# Simcoe Perch Fishing



## mwagner0071 (Jan 26, 2009)

Has anyone been over to Simcoe yet this fall chasing perch? Wondered if anyone had any reports. Information on the Simcoe boards has been a bit light. I know the winds have been up that may be keeping a lot of guys off the lake.

We are headed over the first weekend in November, and possibly 1 other weekend yet to be determined. 1 of my favorite trips of the year.

Tight lines.

Wags.


----------



## salmonslammer (Jan 28, 2001)

Just starting to see some reports from over there... Sounds slow yet. Going to try and get over the last week of oct...


----------



## Howard Baumann (Aug 4, 2015)

salmonslammer said:


> Just starting to see some reports from over there... Sounds slow yet. Going to try and get over the last week of oct...


Should be if this darn wind would quite.


----------



## mwagner0071 (Jan 26, 2009)

The wind sure has made it tough.

Where do you guys normally launch and fish? Seems like ramps are hard to find on Simcoe. We normally fish Pefferlaw and Beaverton area.


----------



## Howard Baumann (Aug 4, 2015)

mwagner0071 said:


> The wind sure has made it tough.
> 
> Where do you guys normally launch and fish? Seems like ramps are hard to find on Simcoe. We normally fish Pefferlaw and Beaverton area.


Same as you, used to stay at the cobblestone B&B on the river.


----------



## salmonslammer (Jan 28, 2001)

mwagner0071 said:


> The wind sure has made it tough.
> 
> Where do you guys normally launch and fish? Seems like ramps are hard to find on Simcoe. We normally fish Pefferlaw and Beaverton area.

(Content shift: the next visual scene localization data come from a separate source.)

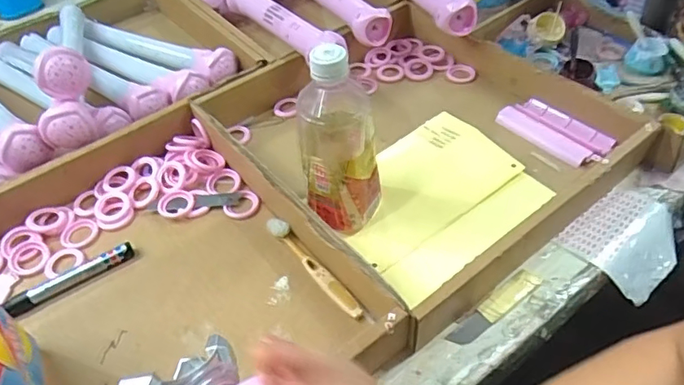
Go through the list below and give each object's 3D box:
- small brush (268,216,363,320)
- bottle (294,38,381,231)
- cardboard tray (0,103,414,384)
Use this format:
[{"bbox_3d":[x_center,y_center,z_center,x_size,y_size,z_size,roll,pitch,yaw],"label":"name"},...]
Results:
[{"bbox_3d":[-0.028,0.069,0.492,0.015,0.012,0.137,-32,53,-23],"label":"small brush"},{"bbox_3d":[-0.002,-0.046,0.477,0.066,0.186,0.071,-3,48,1],"label":"bottle"},{"bbox_3d":[-0.196,0.089,0.459,0.344,0.055,0.376,-32,53,-23],"label":"cardboard tray"}]

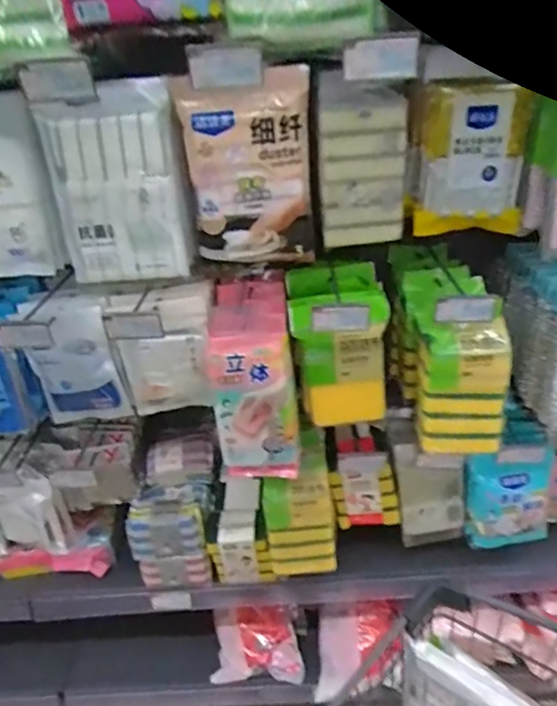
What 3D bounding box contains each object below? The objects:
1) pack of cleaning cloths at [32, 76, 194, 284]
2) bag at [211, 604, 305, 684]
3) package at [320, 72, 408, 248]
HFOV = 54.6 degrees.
[{"bbox_3d":[-0.216,-0.221,0.734,0.168,0.248,0.079,-15,34,-16],"label":"pack of cleaning cloths"},{"bbox_3d":[-0.042,0.607,1.133,0.180,0.105,0.106,-2,32,5],"label":"bag"},{"bbox_3d":[0.116,-0.252,0.730,0.110,0.213,0.021,-1,32,6],"label":"package"}]

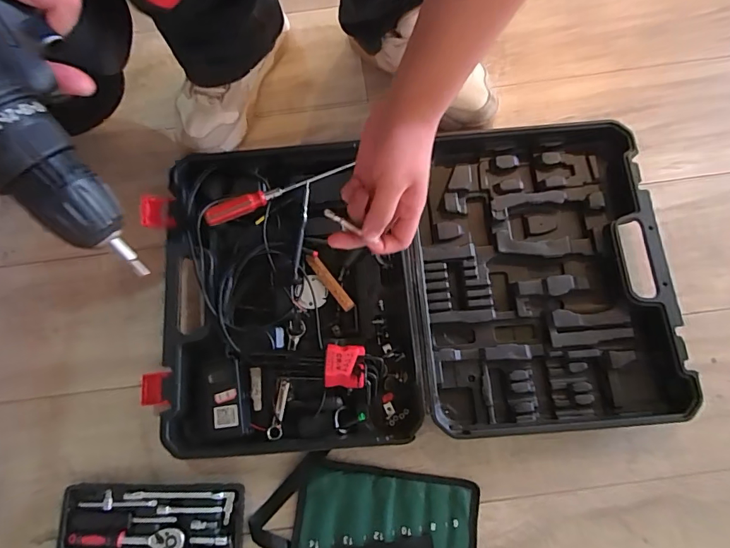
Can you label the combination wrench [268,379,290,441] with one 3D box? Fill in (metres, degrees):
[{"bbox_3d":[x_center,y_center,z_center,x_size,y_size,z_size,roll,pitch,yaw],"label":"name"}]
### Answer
[{"bbox_3d":[-0.114,0.178,0.583,0.017,0.009,0.074,5,74,4],"label":"combination wrench"}]

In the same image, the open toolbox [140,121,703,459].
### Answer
[{"bbox_3d":[0.060,0.010,0.633,0.711,0.076,0.434,-5,74,1],"label":"open toolbox"}]

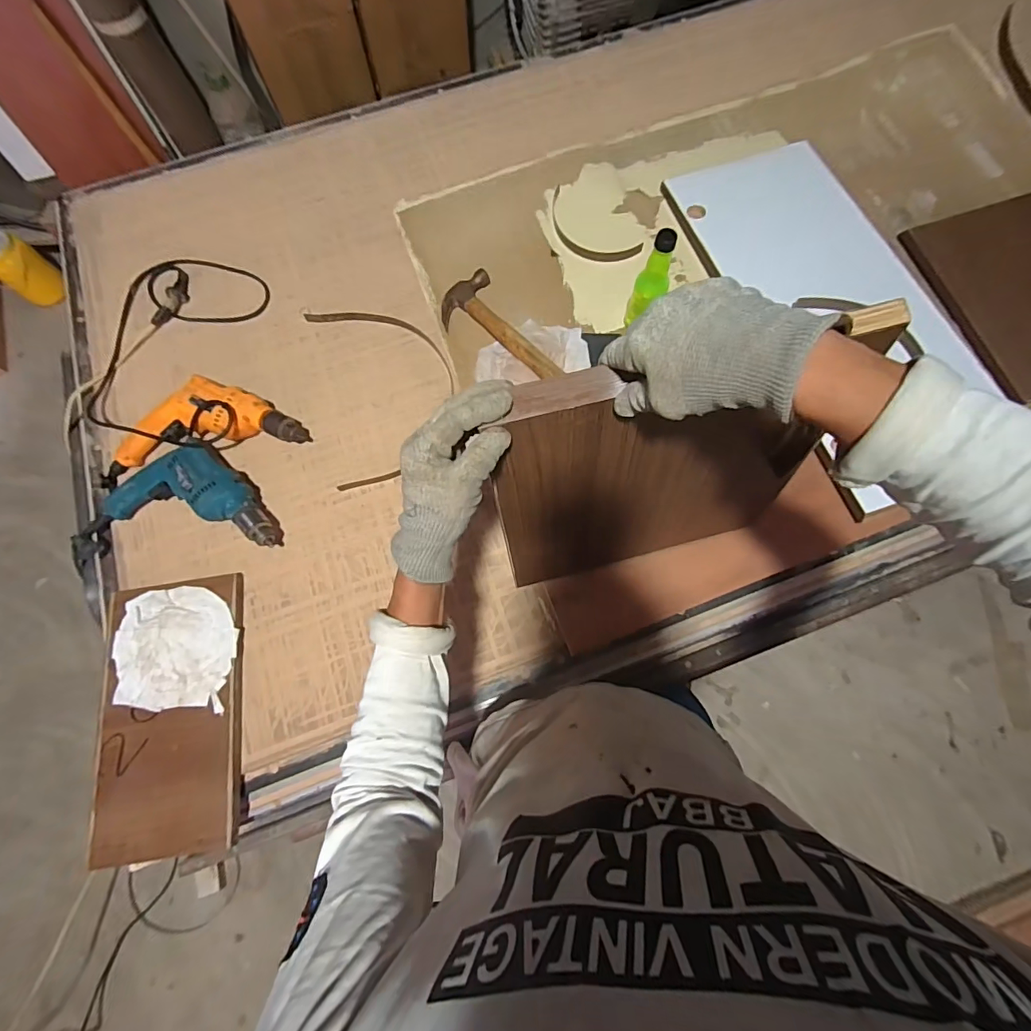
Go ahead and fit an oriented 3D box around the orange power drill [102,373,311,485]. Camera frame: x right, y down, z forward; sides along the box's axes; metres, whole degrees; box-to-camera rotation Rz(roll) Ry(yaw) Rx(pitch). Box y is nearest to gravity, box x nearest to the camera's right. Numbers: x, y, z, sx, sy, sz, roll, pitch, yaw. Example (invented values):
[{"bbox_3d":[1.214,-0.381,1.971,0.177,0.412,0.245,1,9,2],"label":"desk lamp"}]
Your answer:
[{"bbox_3d":[-0.547,-0.163,0.819,0.346,0.066,0.146,-12,74,-2],"label":"orange power drill"}]

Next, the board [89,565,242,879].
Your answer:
[{"bbox_3d":[-0.509,0.287,0.703,0.198,0.032,0.379,-8,74,-1],"label":"board"}]

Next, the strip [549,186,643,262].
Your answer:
[{"bbox_3d":[0.139,-0.561,0.940,0.220,0.015,0.096,39,79,11],"label":"strip"}]

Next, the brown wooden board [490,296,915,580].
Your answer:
[{"bbox_3d":[0.155,-0.032,0.549,0.355,0.380,0.037,-14,60,-3],"label":"brown wooden board"}]

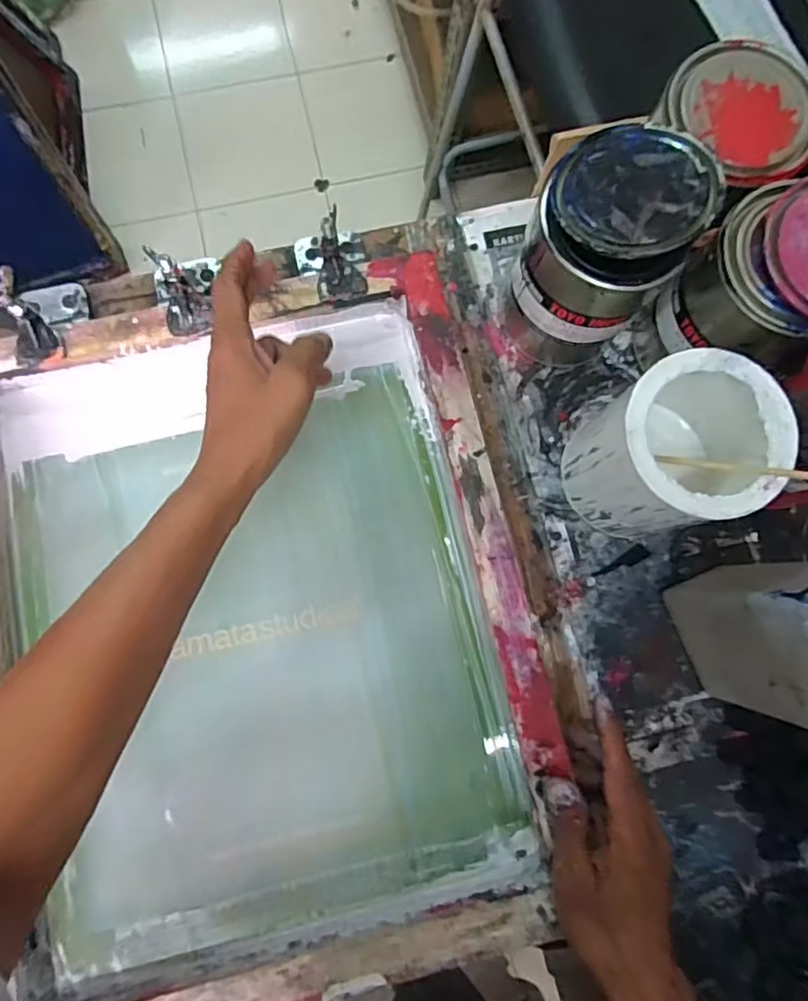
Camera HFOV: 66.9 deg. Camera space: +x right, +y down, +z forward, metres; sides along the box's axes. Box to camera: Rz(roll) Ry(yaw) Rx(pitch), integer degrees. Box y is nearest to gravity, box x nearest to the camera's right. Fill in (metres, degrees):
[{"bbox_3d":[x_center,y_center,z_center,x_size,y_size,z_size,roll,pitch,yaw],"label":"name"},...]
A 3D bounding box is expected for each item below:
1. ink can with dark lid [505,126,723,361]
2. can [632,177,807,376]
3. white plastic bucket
[{"bbox_3d":[0.141,-0.184,0.446,0.108,0.129,0.120,19,81,0],"label":"ink can with dark lid"},{"bbox_3d":[0.265,-0.156,0.466,0.117,0.157,0.104,-44,86,-8],"label":"can"},{"bbox_3d":[0.198,-0.037,0.463,0.110,0.149,0.109,0,81,-3],"label":"white plastic bucket"}]

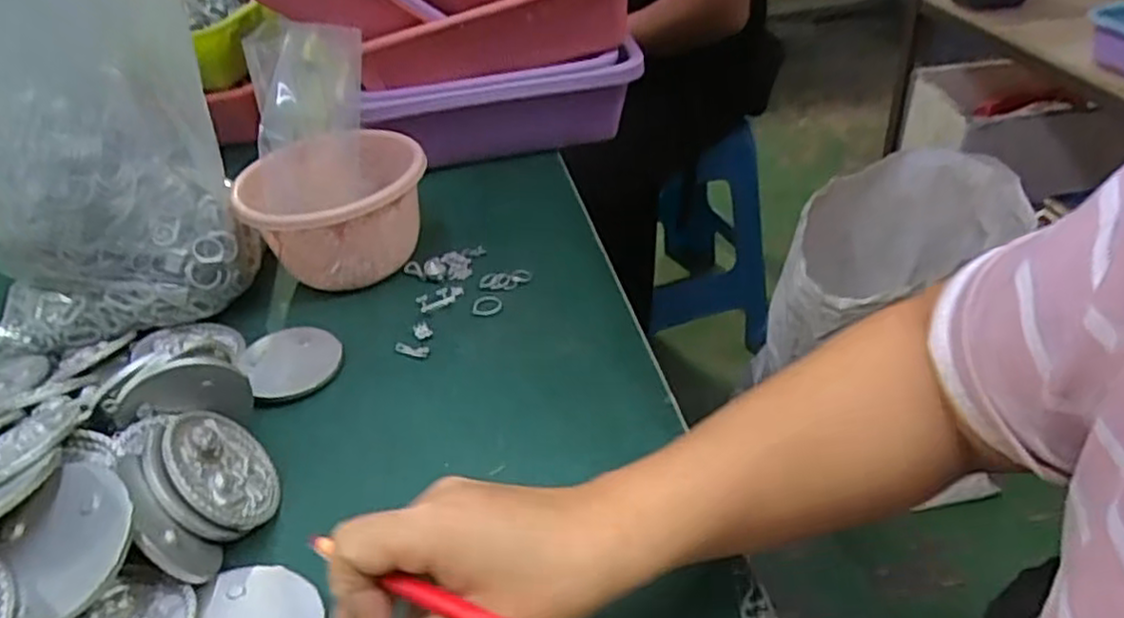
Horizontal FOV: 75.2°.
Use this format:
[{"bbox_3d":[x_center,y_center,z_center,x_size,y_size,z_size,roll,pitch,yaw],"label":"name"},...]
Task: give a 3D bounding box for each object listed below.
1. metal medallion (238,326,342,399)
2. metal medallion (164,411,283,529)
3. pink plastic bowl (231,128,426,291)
[{"bbox_3d":[-0.192,0.036,0.522,0.065,0.006,0.077,-26,41,-23],"label":"metal medallion"},{"bbox_3d":[-0.190,0.088,0.411,0.006,0.071,0.071,-38,35,11],"label":"metal medallion"},{"bbox_3d":[-0.183,-0.077,0.603,0.139,0.091,0.141,-5,37,4],"label":"pink plastic bowl"}]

Anywhere from jacksons point over to beaverton... Buddy crushed em in VB last halloween. Sibbald point pro park is a good launch...Bait at D&M in JB... Bonney boats has a launch and bait too (at least in winter)

After this weekend I have the next 2 weekdays free... Hopefully mother nature plays nice... She pimped me last year!


----------



## salmonslammer (Jan 28, 2001)

Howard Baumann said:


> Same as you, used to stay at the cobblestone B&B on the river.






salmonslammer said:


> Anywhere from jacksons point over to beaverton... Buddy crushed em in VB last halloween. Sibbald point pro park is a good launch...Bait at D&M in JP.. Bonney boats has a launch and bait too (at least in winter)
> 
> After this weekend I have the next 2 weekdays free... Hopefully mother nature plays nice... She pimped me last year!


----------



## mwagner0071 (Jan 26, 2009)

We are headed over the weekend of the 24th and then again on Nov 4 - 8th. Hope the wind cooperates.. Nice to know about VB in the fall. Might be a safe area to fish in a N wind.


----------